-- FRAGMENTO DEL TEXTO --
###
La política argentina parece atravesada por una sensación de dolor constante, semejante al de una muela que no deja de latir. Un alfiler que pincha el nervio: eso es hoy la sucesión de escándalos de corrupción, tanto en figuras ligadas al kirchnerismo como en el actual gobierno libertario. Casos que involucran desde la metamorfosis empresarial de Ariel García Furfaro —de verdulero a dueño de laboratorios medicinales que fabricaban medicamentos contaminados— hasta audios que revelan un engranaje de coimas en el área de Discapacidad bajo la administración de Javier Milei, con nombres que alcanzan a Karina Milei y a Eduardo “Lule” Menem.
La acumulación de estas revelaciones genera una sensación de infección que no se detiene, que no encuentra remedio y que, sobre todo, expone un límite que excede a los nombres propios: lo que cruje no es tanto la representatividad política —que sigue existiendo en tanto los votos se siguen emitiendo— sino la estructura social, económica y política del país.
Corrupción y apatía electoral
Es cierto que los analistas suelen recordar que la corrupción no define elecciones. A lo largo de la historia, distintos gobiernos han sido ratificados en las urnas aún bajo fuertes sospechas de manejos turbios. Sin embargo, estos episodios sí generan un hartazgo acumulativo que termina por corroer la confianza en el sistema. Ese desgaste es el que alimenta proyectos mesiánicos, autocráticos o directamente antipolíticos.
Milei es hijo de esa crisis estructural. Su triunfo presidencial no representó una crisis de representatividad en el sentido clásico, sino un grito de fondo contra el sistema en su conjunto. El odio a la “casta” —una categoría difusa pero potente, que amalgama al político corrupto, al puntero clientelar, al burócrata sindical y al empresario coimero— sintetizó la bronca social contra décadas de promesas incumplidas y degradación institucional. Fue ese rechazo visceral lo que Milei supo capitalizar como combustible de su campaña.
La crítica al sistema y sus contradicciones
Pero esa narrativa de pureza antisistema comenzó pronto a resquebrajarse. Primero, con el escándalo de las criptomonedas, que dejó en evidencia vínculos y manejos poco transparentes. Luego, con la necesidad política de sellar alianzas con sectores tradicionales de la “casta”, a la que había prometido combatir. Y ahora, con los casos de corrupción ligados a fentanilo y a coimas en el área de Discapacidad, que golpean el corazón de un gobierno que se presentaba como adalid de la honestidad brutal.
En poco tiempo, la idea del libertario incorruptible se desvaneció y dejó paso a una imagen más parecida a lo que decía combatir. El resultado es una población cada vez más incrédula: ya no le cree a nadie.
Si alguien quiere buscar explicación al creciente ausentismo electoral, debería buscar por este lado.
###
-- LISTADO DE DATOS --
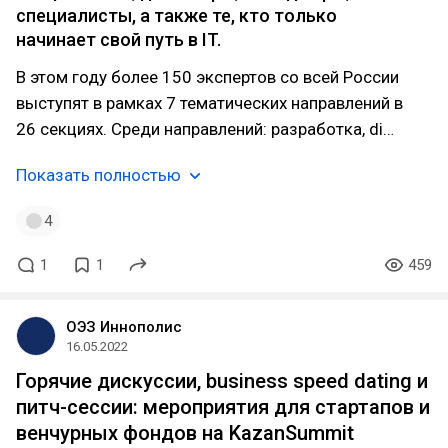
специалисты, а также те, кто только
начинает свой путь в IT.
В этом году более 150 экспертов со всей России
выступят в рамках 7 тематических направлений в
26 секциях. Среди направлений: разработка, di…
Показать полностью
4
1
1
459
ОЭЗ Иннополис
16.05.2022
Горячие дискуссии, business speed dating и
питч-сессии: мероприятия для стартапов и
венчурных фондов на KazanSummit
###
-- PRUÉBALO TÚ --
Copia del texto sobre la corrupción en la política argentina el pasaje que va desde "En poco tiempo, la" hasta "por este lado.", sin cambiar nada.

-- SOLUCIÓN --
En poco tiempo, la idea del libertario incorruptible se desvaneció y dejó paso a una imagen más parecida a lo que decía combatir. El resultado es una población cada vez más incrédula: ya no le cree a nadie.
Si alguien quiere buscar explicación al creciente ausentismo electoral, debería buscar por este lado.